In the entries below, find each line with the word "const" and return it.

* SUPPLIED DATA:
┄┄┄┄┄┄┄┄┄┄┄┄┄┄┄┄┄┄┄┄
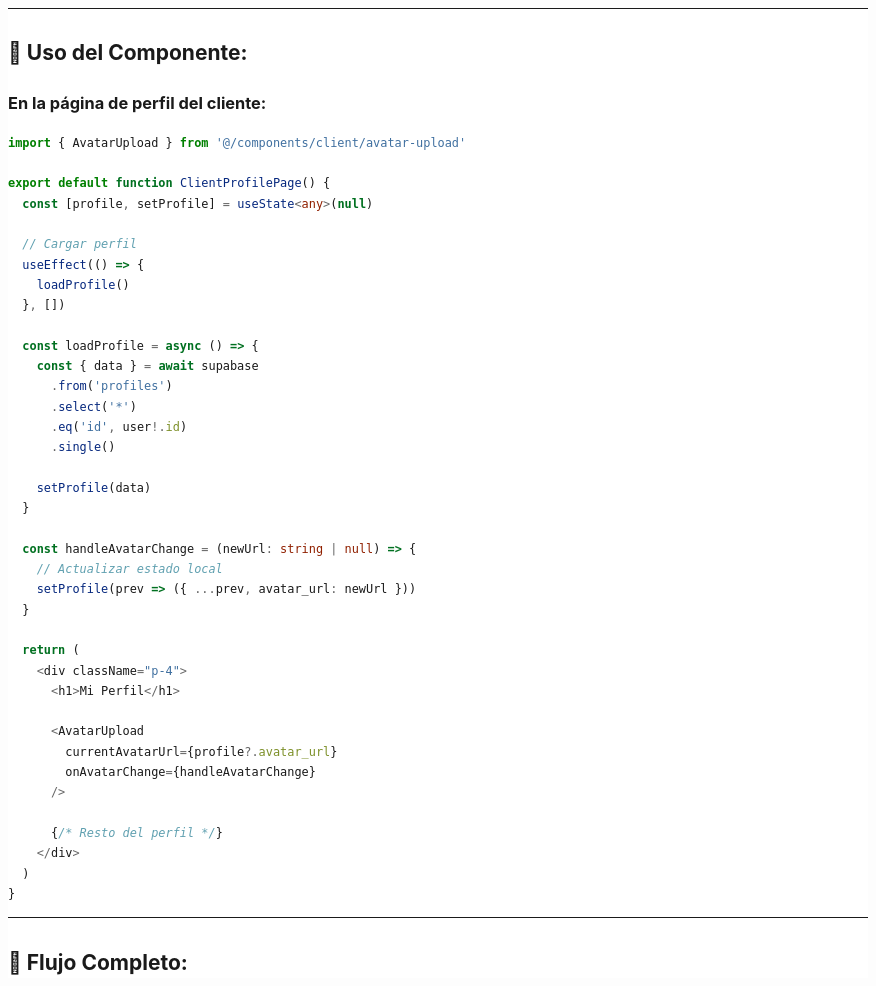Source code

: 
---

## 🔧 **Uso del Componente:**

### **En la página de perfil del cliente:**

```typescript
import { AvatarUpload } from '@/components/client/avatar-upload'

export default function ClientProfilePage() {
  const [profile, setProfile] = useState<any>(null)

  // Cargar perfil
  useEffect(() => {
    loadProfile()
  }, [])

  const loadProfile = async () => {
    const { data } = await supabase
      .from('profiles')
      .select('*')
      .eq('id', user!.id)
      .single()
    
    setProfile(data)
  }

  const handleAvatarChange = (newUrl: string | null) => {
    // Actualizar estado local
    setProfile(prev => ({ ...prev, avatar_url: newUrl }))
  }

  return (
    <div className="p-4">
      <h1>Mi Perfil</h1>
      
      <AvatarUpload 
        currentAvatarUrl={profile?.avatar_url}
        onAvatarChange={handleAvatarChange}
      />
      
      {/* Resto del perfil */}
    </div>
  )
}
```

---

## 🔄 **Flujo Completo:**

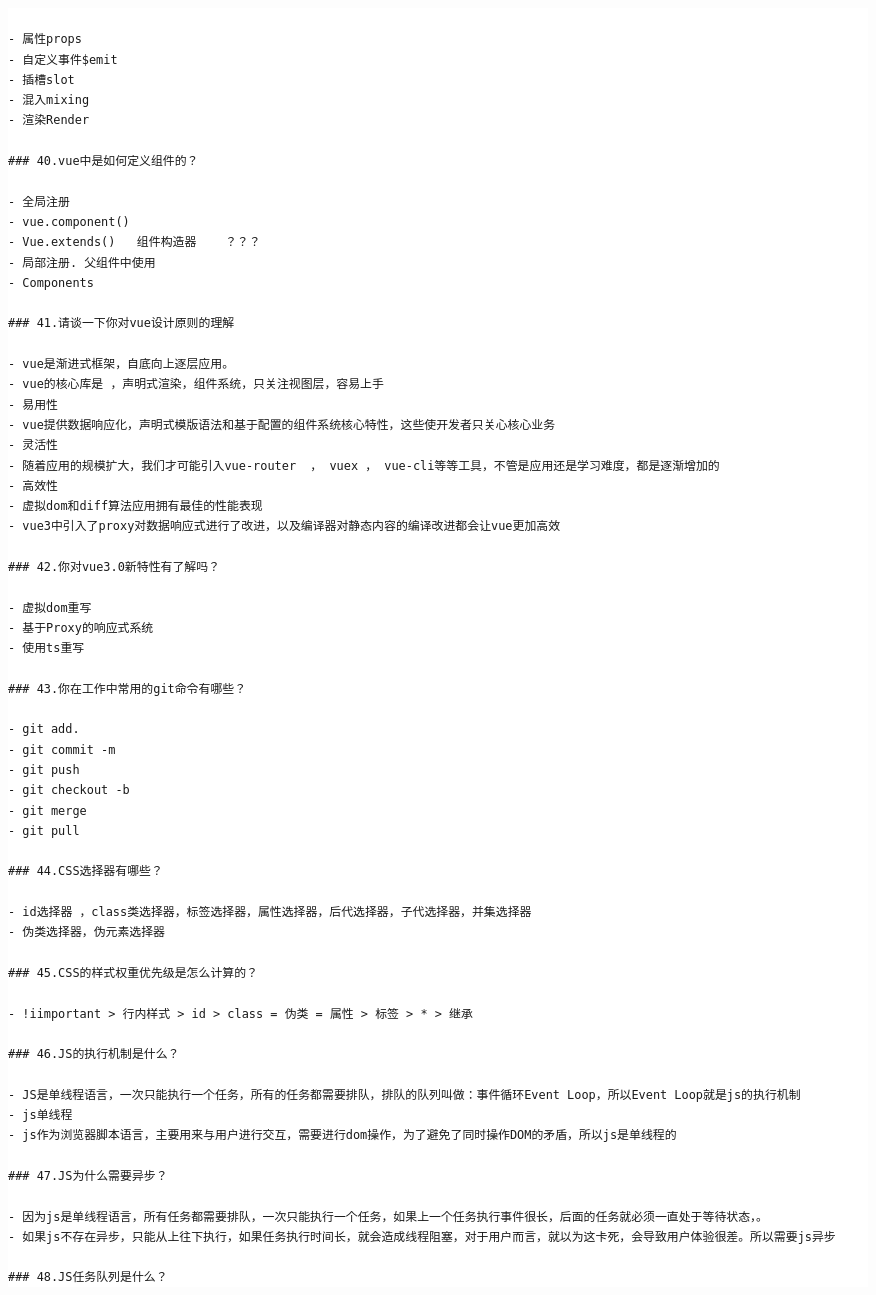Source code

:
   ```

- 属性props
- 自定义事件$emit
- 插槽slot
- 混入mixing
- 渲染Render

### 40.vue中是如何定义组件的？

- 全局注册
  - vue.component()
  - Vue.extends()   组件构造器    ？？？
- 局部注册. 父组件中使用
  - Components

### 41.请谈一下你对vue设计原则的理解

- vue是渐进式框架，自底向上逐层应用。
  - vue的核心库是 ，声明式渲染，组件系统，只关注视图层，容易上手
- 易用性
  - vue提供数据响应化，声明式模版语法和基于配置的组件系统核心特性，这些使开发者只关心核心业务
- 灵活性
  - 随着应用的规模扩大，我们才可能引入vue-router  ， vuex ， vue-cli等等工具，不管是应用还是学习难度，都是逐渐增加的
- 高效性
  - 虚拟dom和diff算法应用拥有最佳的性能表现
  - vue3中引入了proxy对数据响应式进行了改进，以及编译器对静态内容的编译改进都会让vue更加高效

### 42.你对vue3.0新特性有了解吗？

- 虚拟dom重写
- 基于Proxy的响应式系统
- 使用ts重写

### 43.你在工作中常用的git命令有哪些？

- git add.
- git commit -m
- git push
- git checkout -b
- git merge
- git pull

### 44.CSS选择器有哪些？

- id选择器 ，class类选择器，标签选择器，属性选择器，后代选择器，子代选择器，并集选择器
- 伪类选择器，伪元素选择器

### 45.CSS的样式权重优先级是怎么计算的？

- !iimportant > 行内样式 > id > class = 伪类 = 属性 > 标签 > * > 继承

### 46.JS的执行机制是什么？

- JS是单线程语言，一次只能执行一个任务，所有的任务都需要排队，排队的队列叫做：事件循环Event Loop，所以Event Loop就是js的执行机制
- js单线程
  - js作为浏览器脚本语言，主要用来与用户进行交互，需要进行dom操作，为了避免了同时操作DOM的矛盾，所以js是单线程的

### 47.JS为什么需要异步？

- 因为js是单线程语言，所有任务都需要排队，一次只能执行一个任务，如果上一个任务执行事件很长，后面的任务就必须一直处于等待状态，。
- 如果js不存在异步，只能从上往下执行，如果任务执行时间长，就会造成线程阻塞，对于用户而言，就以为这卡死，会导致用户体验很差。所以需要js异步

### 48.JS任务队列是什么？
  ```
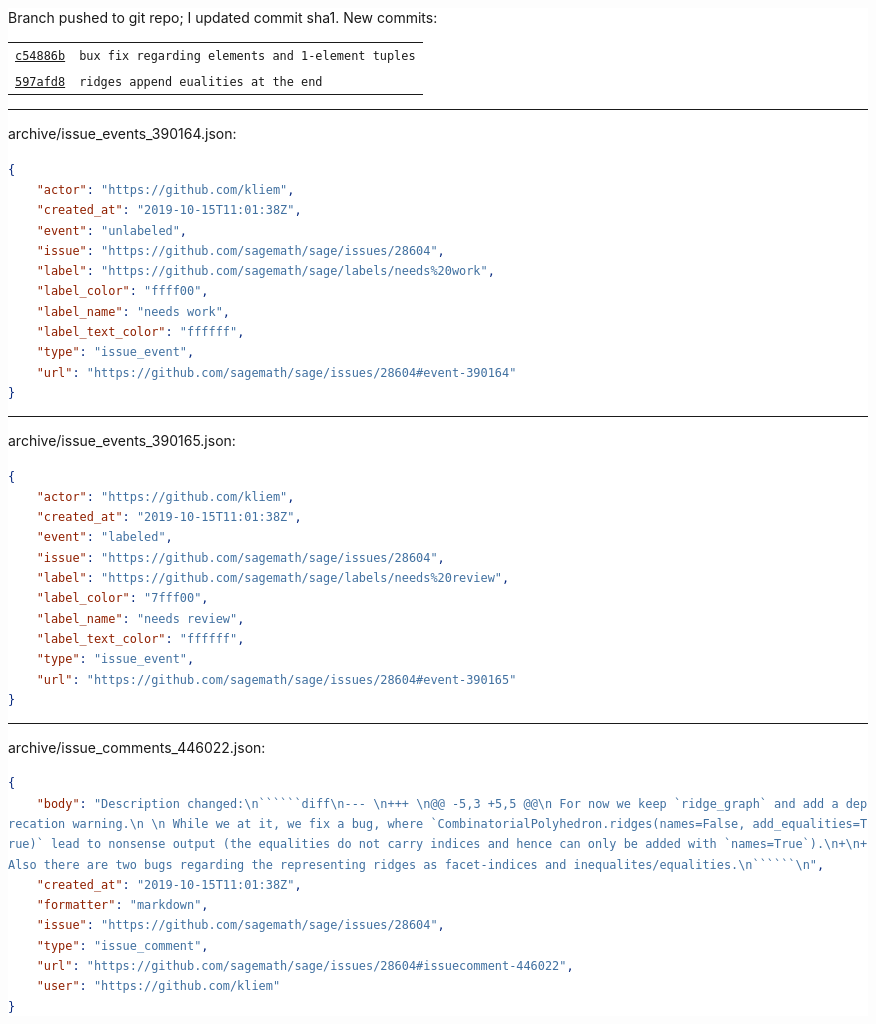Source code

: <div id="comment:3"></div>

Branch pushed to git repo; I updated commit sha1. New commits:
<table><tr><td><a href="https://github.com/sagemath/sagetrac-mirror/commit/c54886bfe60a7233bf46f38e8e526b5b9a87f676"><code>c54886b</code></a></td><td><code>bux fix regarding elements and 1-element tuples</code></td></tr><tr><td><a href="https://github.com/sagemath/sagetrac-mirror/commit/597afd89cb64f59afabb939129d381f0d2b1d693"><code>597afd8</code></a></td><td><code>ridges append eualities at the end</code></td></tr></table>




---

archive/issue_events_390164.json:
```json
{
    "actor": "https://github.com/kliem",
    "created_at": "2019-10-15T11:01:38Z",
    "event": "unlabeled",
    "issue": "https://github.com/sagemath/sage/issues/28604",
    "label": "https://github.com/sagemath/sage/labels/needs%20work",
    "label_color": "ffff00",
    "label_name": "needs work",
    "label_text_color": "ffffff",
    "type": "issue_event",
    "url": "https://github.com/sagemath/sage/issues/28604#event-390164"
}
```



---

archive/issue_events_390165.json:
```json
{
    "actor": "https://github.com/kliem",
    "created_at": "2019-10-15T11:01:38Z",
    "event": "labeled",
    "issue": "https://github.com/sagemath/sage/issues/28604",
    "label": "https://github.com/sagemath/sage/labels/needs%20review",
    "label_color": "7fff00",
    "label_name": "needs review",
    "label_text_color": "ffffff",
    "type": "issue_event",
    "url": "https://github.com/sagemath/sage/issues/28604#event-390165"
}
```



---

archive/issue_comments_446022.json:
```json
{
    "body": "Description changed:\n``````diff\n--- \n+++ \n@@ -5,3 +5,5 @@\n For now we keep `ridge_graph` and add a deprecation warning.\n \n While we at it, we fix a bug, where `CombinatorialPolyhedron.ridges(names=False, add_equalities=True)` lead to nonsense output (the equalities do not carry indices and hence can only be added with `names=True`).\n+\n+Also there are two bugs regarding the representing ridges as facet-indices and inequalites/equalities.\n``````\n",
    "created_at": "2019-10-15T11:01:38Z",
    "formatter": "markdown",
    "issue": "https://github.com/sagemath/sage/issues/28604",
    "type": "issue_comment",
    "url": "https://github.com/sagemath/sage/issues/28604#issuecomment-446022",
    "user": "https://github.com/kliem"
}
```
┄┄┄┄┄┄┄┄┄┄┄┄┄┄┄┄┄┄┄┄
* ANSWER BOX:
  const [profile, setProfile] = useState<any>(null)
  const loadProfile = async () => {
    const { data } = await supabase
  const handleAvatarChange = (newUrl: string | null) => {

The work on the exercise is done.